Monitor Microservices with Elasticsearch

Introduction

Learning objectives

  • How TAG Monitoring can help an Administrator in some real-world scenarios

  • Overview of the OAuth2 and Proxy Dashboard

Prerequisites

Run Docker Images

Before digging into the real-world you need start the docker images of ElasticSearch and Kibana, TAG and the Movie-Api app.

ElasticSearch 5

Run the docker image for ElasticSearch:

docker run -p 9200:9200 -p 9300:9300 --name=elk_tag -it elasticsearch:5.5

After a few seconds you should see the logs like this:

elk tag
Figure 1. Elastic Search 5 running

Test if ElasticSearch is properly running, thus in a web browser access http://localhost:9200. You will be able to see a page like this:

es web
Figure 2. Elastic Search Web Page

Kibana 5

Run the docker image for Kibana.

For Linux:

docker run --net=host --name kibana_tag -e ELASTICSEARCH_URL=http://localhost:9200 -p 5601:5601 -it kibana:5.5

For OSX:

docker run --net=host --name kibana_tag -e ELASTICSEARCH_URL=http://host.docker.internal:9200 -p 5601:5601 -it kibana:5.5

After a few seconds you should see the logs like this:

kibana
Figure 3. Kibana 5 running

You can access Kibana using the URL http://localhost:5601. This is the Kibana index configuration page. At this point Kibana is ready to receive the index configuration during TAG first startup so there is no need to configure anything from Kibana UI:

kibana page
Figure 4. Kibana Web Page

Tribestream API Gateway with Metrics Configuration

Go to the terminal, press Ctrl P + Ctrl Q and detach the previous docker image. If you already have TAG running, stop the image using the command:

docker stop tag

Then run TAG with Metrics configured pointing to the ElasticSearch and Kibana you started.

For Linux:

docker run --name=metrics_tag -it -p 8080:8080 --net=host -e LICENSE=accept -e ELASTICSEARCH_HOST=localhost -e KIBANA_HOST=localhost tomitribe/tribestream-api-gateway

For OSX:

docker run --name=metrics_tag -it -p 8080:8080 -e LICENSE=accept -e ELASTICSEARCH_HOST=host.docker.internal -e KIBANA_HOST=host.docker.internal tomitribe/tribestream-api-gateway

TAG is ready when you see the following message on the TAG log:

INFO [main] org.apache.coyote.AbstractProtocol.start Starting ProtocolHandler ["http-bio-8080"]
INFO [main] org.apache.coyote.AbstractProtocol.start Starting ProtocolHandler ["ajp-bio-8009"]
INFO [main] org.apache.catalina.startup.Catalina.start Server startup in 18348 ms

After seeing this log message and the server is started you will be able to see Kibana running configured with the tribe-metrics-* index.

kibana index
Figure 5. Kibana Index Configured

Movie-Api app with the Micro-Services

Go to the terminal, press Ctrl P + Ctrl Q and detach the previous docker image. If you already run movie-api in the previous quickstart guides just execute:

docker start movie-api

If you didn’t run previously execute the following command.

For Linux:

docker run --net=host -d -p 9090:9090 --name movie-api  tomitribedev/movie-api

For OSX:

docker run -d -p 9090:9090 --name movie-api  tomitribedev/movie-api

Load initial data

For this demo, you need to clone the git repository tomitribe/tag-metrics-quickstart-guide and execute a script to load pre-configured data.

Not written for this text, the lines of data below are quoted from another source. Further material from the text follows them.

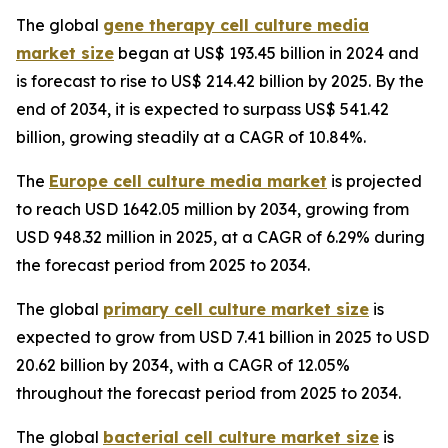
The global
gene therapy cell culture media
market size
began at US$ 193.45 billion in 2024 and
is forecast to rise to US$ 214.42 billion by 2025. By the
end of 2034, it is expected to surpass US$ 541.42
billion, growing steadily at a CAGR of 10.84%.
The
Europe cell culture media market
is projected
to reach USD 1642.05 million by 2034, growing from
USD 948.32 million in 2025, at a CAGR of 6.29% during
the forecast period from 2025 to 2034.
The global
primary cell culture market size
is
expected to grow from USD 7.41 billion in 2025 to USD
20.62 billion by 2034, with a CAGR of 12.05%
throughout the forecast period from 2025 to 2034.
The global
bacterial cell culture market size
is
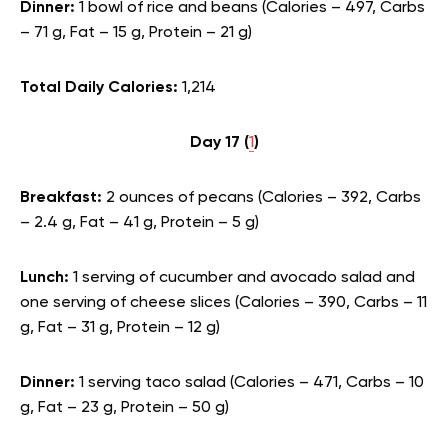
Dinner:
1 bowl of rice and beans (Calories – 497, Carbs
– 71 g, Fat – 15 g, Protein – 21 g)
Total Daily Calories:
1,214
Day 17 (
1
)
Breakfast:
2 ounces of pecans (Calories – 392, Carbs
– 2.4 g, Fat – 41 g, Protein – 5 g)
Lunch:
1 serving of cucumber and avocado salad and
one serving of cheese slices (Calories – 390, Carbs – 11
g, Fat – 31 g, Protein – 12 g)
Dinner:
1 serving taco salad (Calories – 471, Carbs – 10
g, Fat – 23 g, Protein – 50 g)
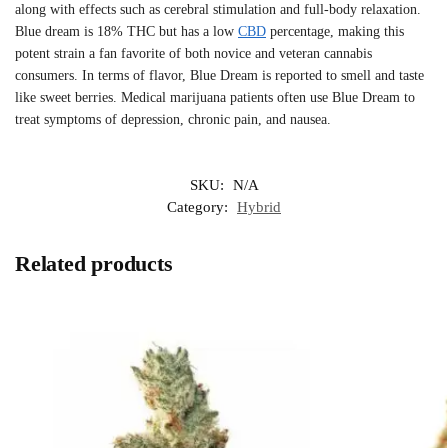
along with effects such as cerebral stimulation and full-body relaxation.
Blue dream is 18% THC but has a low
CBD
percentage, making this
potent strain a fan favorite of both novice and veteran cannabis
consumers. In terms of flavor, Blue Dream is reported to smell and taste
like sweet berries. Medical marijuana patients often use Blue Dream to
treat symptoms of depression, chronic pain, and nausea.
SKU:
N/A
Category:
Hybrid
Related products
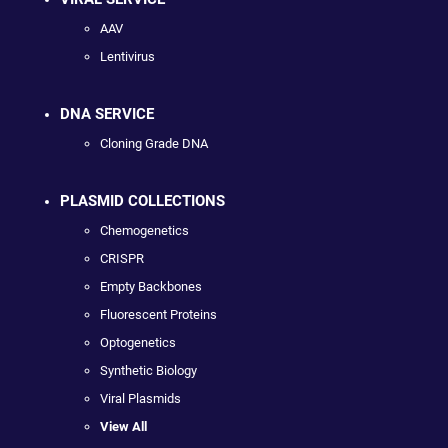
AAV
Lentivirus
DNA SERVICE
Cloning Grade DNA
PLASMID COLLECTIONS
Chemogenetics
CRISPR
Empty Backbones
Fluorescent Proteins
Optogenetics
Synthetic Biology
Viral Plasmids
View All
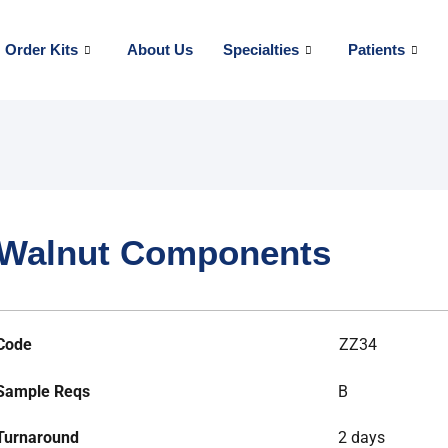
Order Kits
About Us
Specialties
Patients
Walnut Components
Code
ZZ34
Sample Reqs
B
Turnaround
2 days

git clone https://github.com/tomitribe/tag-metrics-quickstart-guide
cd tag-metrics-quickstart-guide

Execute the script below:

./scripts/load_configuration.sh

Now we will check some scenarios to help you better understand how metrics can help you.

Tribestream API Gateway with Metrics

The Tribestream API Gateway has a great feature to help you monitor your microservices. When a request from a client hits TAG, the gateway will create an event containing everything that happened on that request. The events are sent and stored in ElasticSearch. Kibana will consume the data and show it in some awesome out of the box dashboards that will help you to monitor all traffic to your microservices. You will no longer be blind without information, as you have an amazing tool to help you manage and effectively support clients using your APIs.

introduction
Figure 6. Tribestream Api Gateway with Metrics

So how does all this work? Let’s dig in some real world scenarios.

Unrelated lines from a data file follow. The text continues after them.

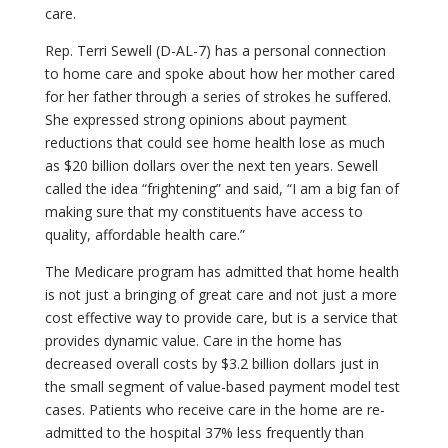
care.
Rep. Terri Sewell (D-AL-7) has a personal connection
to home care and spoke about how her mother cared
for her father through a series of strokes he suffered.
She expressed strong opinions about payment
reductions that could see home health lose as much
as $20 billion dollars over the next ten years. Sewell
called the idea “frightening” and said, “I am a big fan of
making sure that my constituents have access to
quality, affordable health care.”
The Medicare program has admitted that home health
is not just a bringing of great care and not just a more
cost effective way to provide care, but is a service that
provides dynamic value. Care in the home has
decreased overall costs by $3.2 billion dollars just in
the small segment of value-based payment model test
cases. Patients who receive care in the home are re-
admitted to the hospital 37% less frequently than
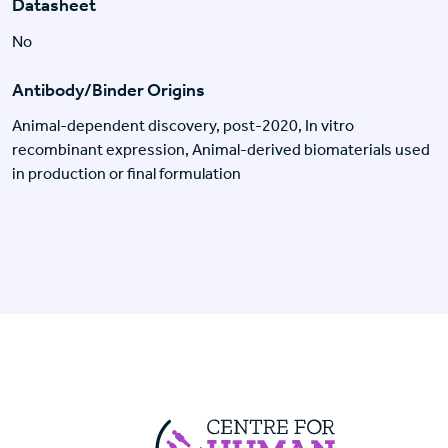
Datasheet
No
Antibody/Binder Origins
Animal-dependent discovery, post-2020, In vitro
recombinant expression, Animal-derived biomaterials used
in production or final formulation
Centre For Huma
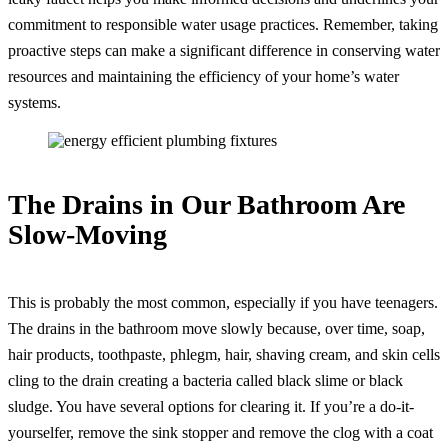
commitment to responsible water usage practices. Remember, taking
proactive steps can make a significant difference in conserving water
resources and maintaining the efficiency of your home’s water
systems.
The Drains in Our Bathroom Are
Slow-Moving
This is probably the most common, especially if you have teenagers.
The drains in the bathroom move slowly because, over time, soap,
hair products, toothpaste, phlegm, hair, shaving cream, and skin cells
cling to the drain creating a bacteria called black slime or black
sludge. You have several options for clearing it. If you’re a do-it-
yourselfer, remove the sink stopper and remove the clog with a coat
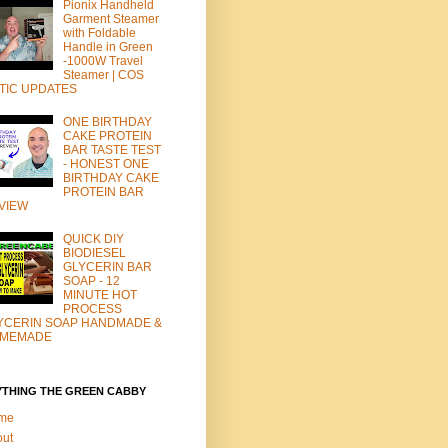
Pionix Handheld
Garment Steamer
with Foldable
Handle in Green
-1000W Travel
Steamer | COS
TIC UPDATES
ONE BIRTHDAY
CAKE PROTEIN
BAR TASTE TEST
- HONEST ONE
BIRTHDAY CAKE
PROTEIN BAR
VIEW
QUICK DIY
BIODIESEL
GLYCERIN BAR
SOAP - 12
MINUTE HOT
PROCESS
YCERIN SOAP HANDMADE &
MEMADE
YTHING THE GREEN CABBY
me
out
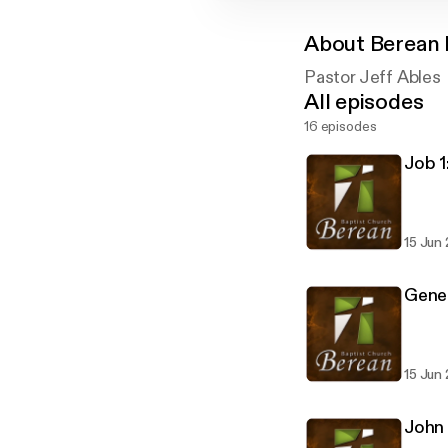
About
Berean 
Pastor Jeff Ables
All episodes
16 episodes
Job 1
15 Jun
Genes
15 Jun
John 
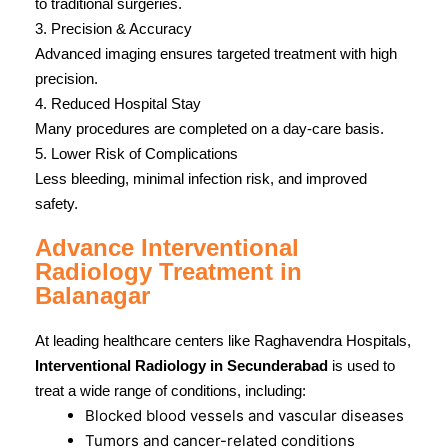
to traditional surgeries.
3. Precision & Accuracy
Advanced imaging ensures targeted treatment with high
precision.
4. Reduced Hospital Stay
Many procedures are completed on a day-care basis.
5. Lower Risk of Complications
Less bleeding, minimal infection risk, and improved
safety.
Advance Interventional
Radiology Treatment in
Balanagar
At leading healthcare centers like Raghavendra Hospitals,
Interventional Radiology in Secunderabad
is used to
treat a wide range of conditions, including:
Blocked blood vessels and vascular diseases
Tumors and cancer-related conditions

You are a TAG Administrator and a user reports having issues logging in. How do you find the issue?

Let’s simulate a user trying to authenticate into TAG and being denied. We will use username bob1.

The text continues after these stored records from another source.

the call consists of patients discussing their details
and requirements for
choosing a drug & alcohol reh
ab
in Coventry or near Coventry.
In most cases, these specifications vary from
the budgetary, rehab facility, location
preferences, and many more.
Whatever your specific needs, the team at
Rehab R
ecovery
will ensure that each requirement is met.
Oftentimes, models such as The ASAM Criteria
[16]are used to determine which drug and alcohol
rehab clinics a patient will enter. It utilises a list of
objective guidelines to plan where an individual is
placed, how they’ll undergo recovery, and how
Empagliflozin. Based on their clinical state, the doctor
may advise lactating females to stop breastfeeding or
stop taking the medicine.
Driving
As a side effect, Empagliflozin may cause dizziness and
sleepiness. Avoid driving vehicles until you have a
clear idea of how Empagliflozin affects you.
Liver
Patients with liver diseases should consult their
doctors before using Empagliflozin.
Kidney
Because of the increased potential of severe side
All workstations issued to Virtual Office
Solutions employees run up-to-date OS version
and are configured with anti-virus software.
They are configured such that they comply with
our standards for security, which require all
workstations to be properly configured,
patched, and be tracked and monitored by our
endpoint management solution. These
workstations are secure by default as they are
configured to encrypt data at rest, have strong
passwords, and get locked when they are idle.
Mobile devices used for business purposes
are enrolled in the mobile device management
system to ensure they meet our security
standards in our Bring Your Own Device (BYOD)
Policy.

curl -XPOST -d "grant_type=password&username=bob1&password=12345678&client_id=bob-mobile-client&client_secret=12345678" http://localhost:8080/oauth2/token

User receives response:

{"error_description":"The resource owners credentials are invalid","error":"grant_invalid"}%

TAG didn’t authenticate and the user decides to reach out and ask what is the issue.

As a TAG Administrator I can use Discover in Kibana and the Built in Dashboards to advise the user. First step is to go to the Discover menu and try to find the request for the username _bob1. Type the lucene query to filter the request for that user and press enter.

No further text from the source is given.